Jasper handed her a tissue. She blew her nose. The monkey demon said to Mr. Magnus, “She’s doing it again.”

“Victoria. You see how these thoughts affect your emotions? You flail yourself with them. Stop. Let’s pretend something different. Remember Marcus. Remember him. Now change the event so you save him instead of condemn him. Do it now.”

That was intriguing, and the thought that she might step in and save him made her take a deep breath and blow out the sad thoughts. “I can do that?” she asked.

Mr. Magnus nodded to Jasper, who took the tissue form her hand and she found herself in Rome. She looked down to see the beautiful collar of coral and lapis. She was perfumed and oiled and dressed in her veils and jangling ankle bracelets and a beaded belt.

She bent her head to see her long black hair fall over her little breasts. Footsteps in the corridor. She backed against the wall. The door opened and Marcus was there, backlit against the oil lamps in the hallway. He closed the door behind him and whispered, “Alana?”

She stepped into his arms. His kiss was gentle and he held her like she was a great treasure, like a songbird. He breathed a long sigh into her neck and caressed the curve of her back and over her buttocks. Alana responded with her own sigh. Victoria knew Marcus would lay Alana carefully on the cushions. He would stroke her with wispy feathery touches and whisper his love for her. When his cock could no longer be ignored he would slide it gently into her and nuzzle her neck as he carefully stroked inside. He was her most attentive lover. He worshipped her body with his own. And that would be how they were caught. Too much foreplay. Victoria knew this though Alana did not. She took Marcus’ hand and made Alana say, “We should go to a different room. This one is too dangerous.” She knew that they would be caught if they stayed. Alana would be dragged to the bathhouse and bent over a massage platform and raped by all of Cestius’ men until she died. Marcus would be in chains for thirty days and then sent to Gaul.
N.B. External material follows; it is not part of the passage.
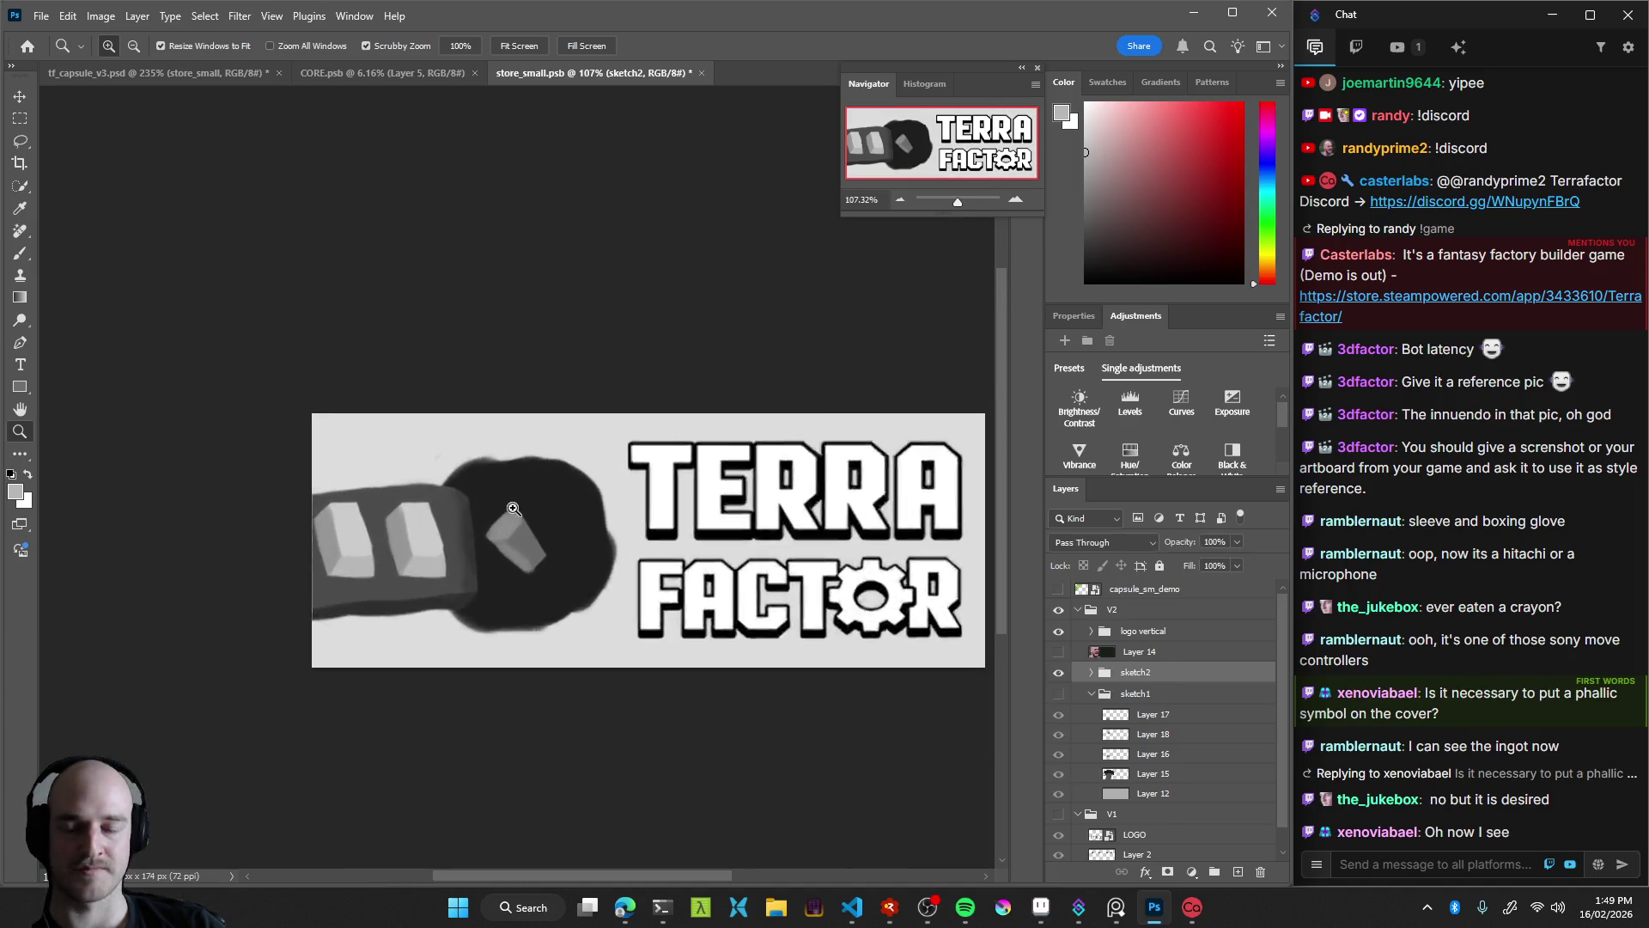
# On Layer 19, paint the blob's dark grey to extend its top and lower-right edges
pyautogui.press('b')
He must obey her. She must make him stop.

He did not want to stop. His voice was honey persuasion. “We cannot. There are guards at each intersection. You remember Publius comes tonight to visit Cestius. That is how I was able to get away from the barracks.” He tried to press her to kneel on the cushions. “I volunteered to cover the evening watch. I go on at midnight. It has to be now.”

Victoria made Alana resist. “But they will search this room, looking for me. We cannot be here together when they do,” she said. It was true.
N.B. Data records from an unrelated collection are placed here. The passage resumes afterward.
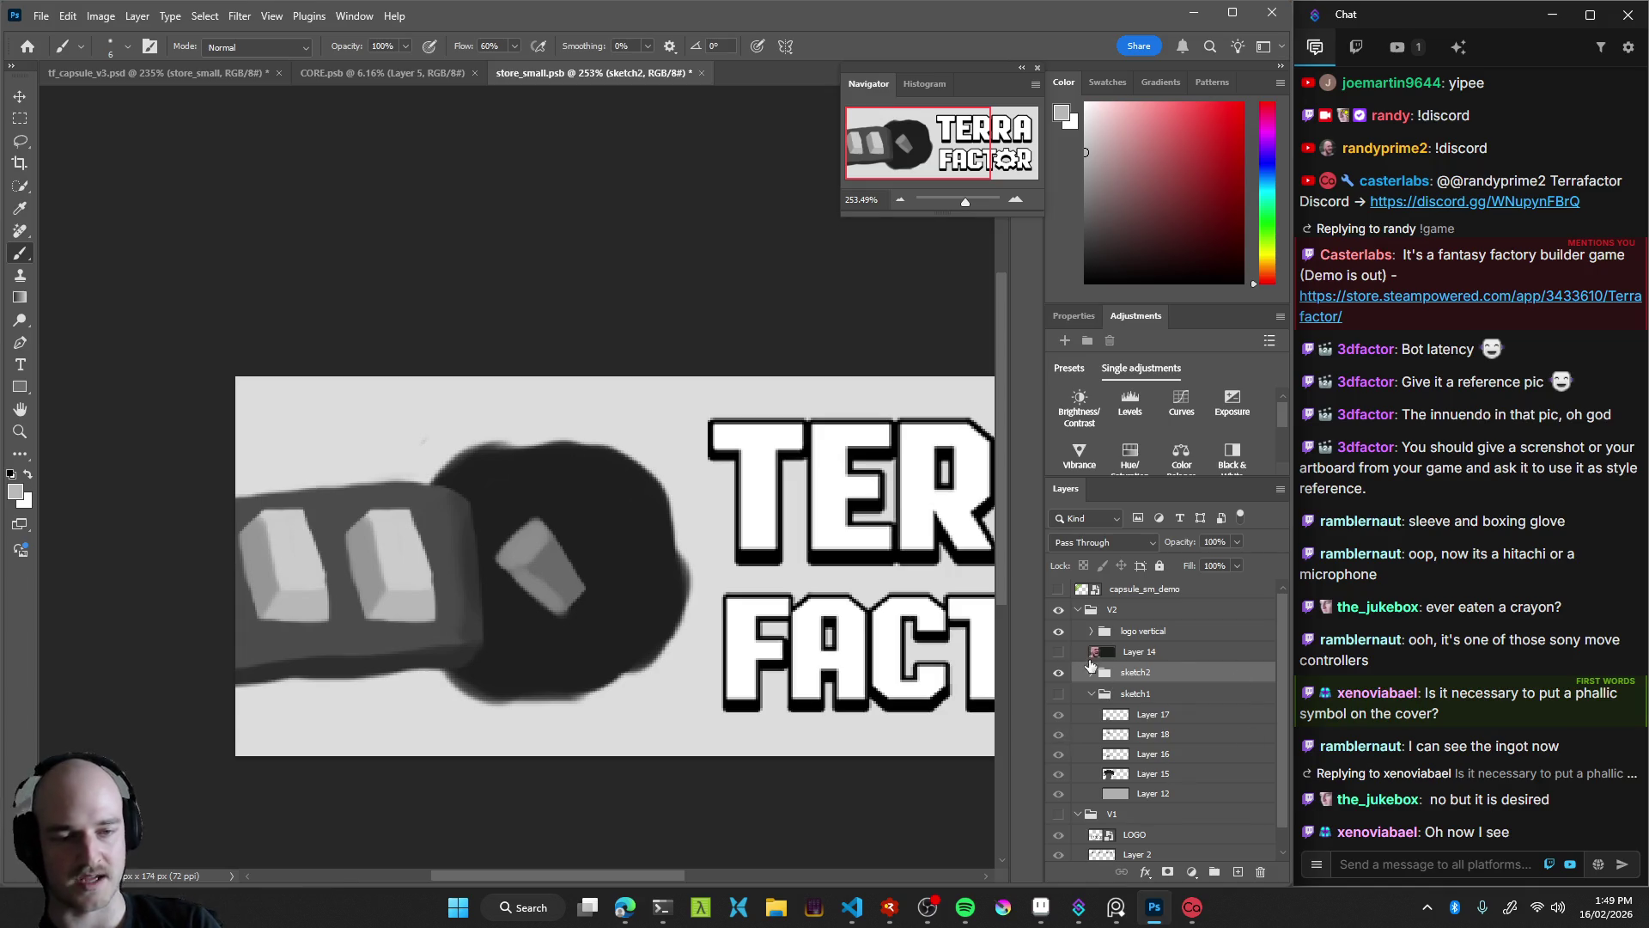
pyautogui.click(1092, 671)
pyautogui.click(1155, 772)
pyautogui.keyDown('alt'); pyautogui.click(614, 542); pyautogui.keyUp('alt')
pyautogui.moveTo(640, 474); pyautogui.dragTo(670, 472)
pyautogui.moveTo(438, 472)
pyautogui.mouseDown()
pyautogui.moveTo(458, 433)
pyautogui.moveTo(441, 428)
pyautogui.moveTo(454, 451)
pyautogui.mouseUp()
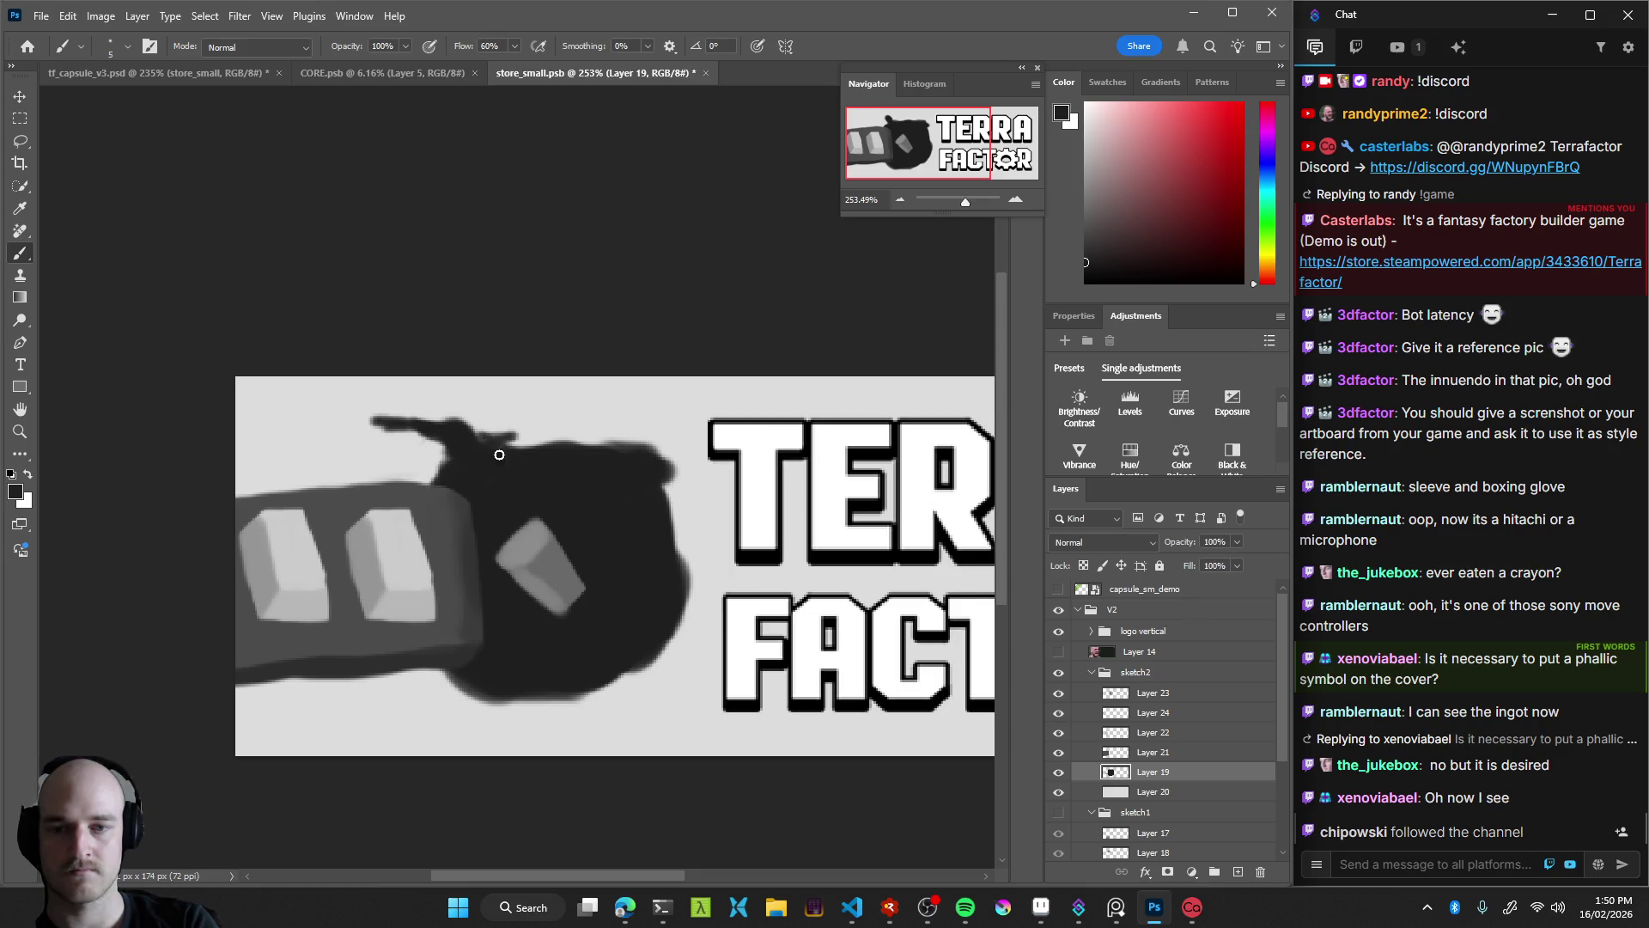
pyautogui.moveTo(627, 668); pyautogui.dragTo(641, 663)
“You have to work tonight?” he sounded so disappointed.

Good idea. “Yes, he wants me to serve the wine.”

Marcus’ face darkened. “Serve the wine. That is euphemism for…”

“No,” she quickly amended. “Really. Just serve the wine. Antonia is for Publius tonight.”
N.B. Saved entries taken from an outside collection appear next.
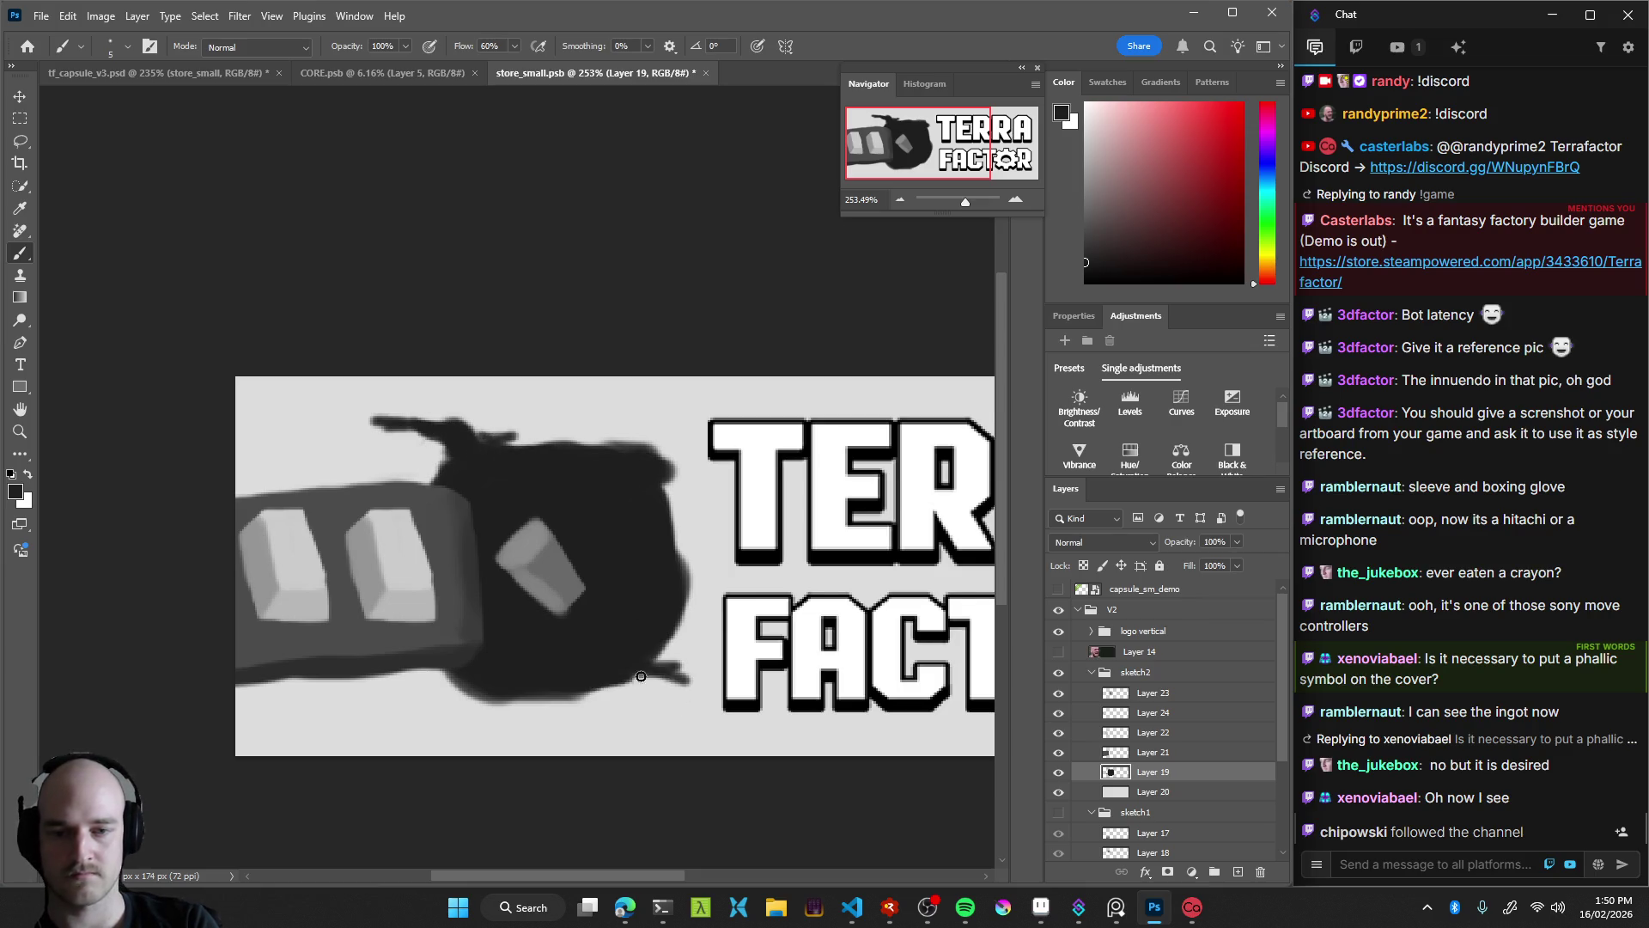
# Lengthen the blob's lower-right protrusion and dismiss the eraser warning
pyautogui.keyDown('alt'); pyautogui.click(670, 639); pyautogui.keyUp('alt')
pyautogui.moveTo(644, 655)
pyautogui.mouseDown()
pyautogui.moveTo(673, 668)
pyautogui.moveTo(511, 710)
pyautogui.moveTo(581, 692)
pyautogui.moveTo(449, 702)
pyautogui.moveTo(518, 702)
pyautogui.moveTo(543, 735)
pyautogui.moveTo(624, 726)
pyautogui.mouseUp()
pyautogui.press('e')
pyautogui.keyDown('alt'); pyautogui.click(518, 701); pyautogui.keyUp('alt')
pyautogui.press('Return')
pyautogui.press('b')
“That pig,” Marcus spat. He did not like the senator. He grumbled as he ran his hands up and down her smooth arms and finally took her hands. “I go on at midnight. Remember.” He drew her in and kissed her so softly. His eyes were big and dark in the dimly lit room. She saw his love there. Changing this moment in time brought out a variety of possibilities now. She could close her eyes as he nibbled the edge of her jaw near her ear and see herself on his farm. He had bought her from Cestius when he retired. He had saved every piece of silver for seven years to be able to afford her. By then she was almost twenty five and Cestius has chosen a new favorite from the younger girls. Her price was high, but not so high that a determined soldier could not buy her. She saw herself milking a goat, picking olives. She felt him press himself inside her every night and telling her how precious she was to him. She heard him tell stories from the battlefield and saw herself gasp. He would laugh softly and draw her onto his lap and kiss her head. “Those days are over,” he would whisper in her ear. He would lay her down in the thick green grass of his pastures and love her with long slow strokes and tender kisses.

Victoria felt a great relief as he ducked out the door and she listened to his sandals as they slapped the stone to the edge of the corridor and down the marble stairs. She sighed with relief and she was alone when the servants opened the door and said, “Time to serve the wine, Alana.”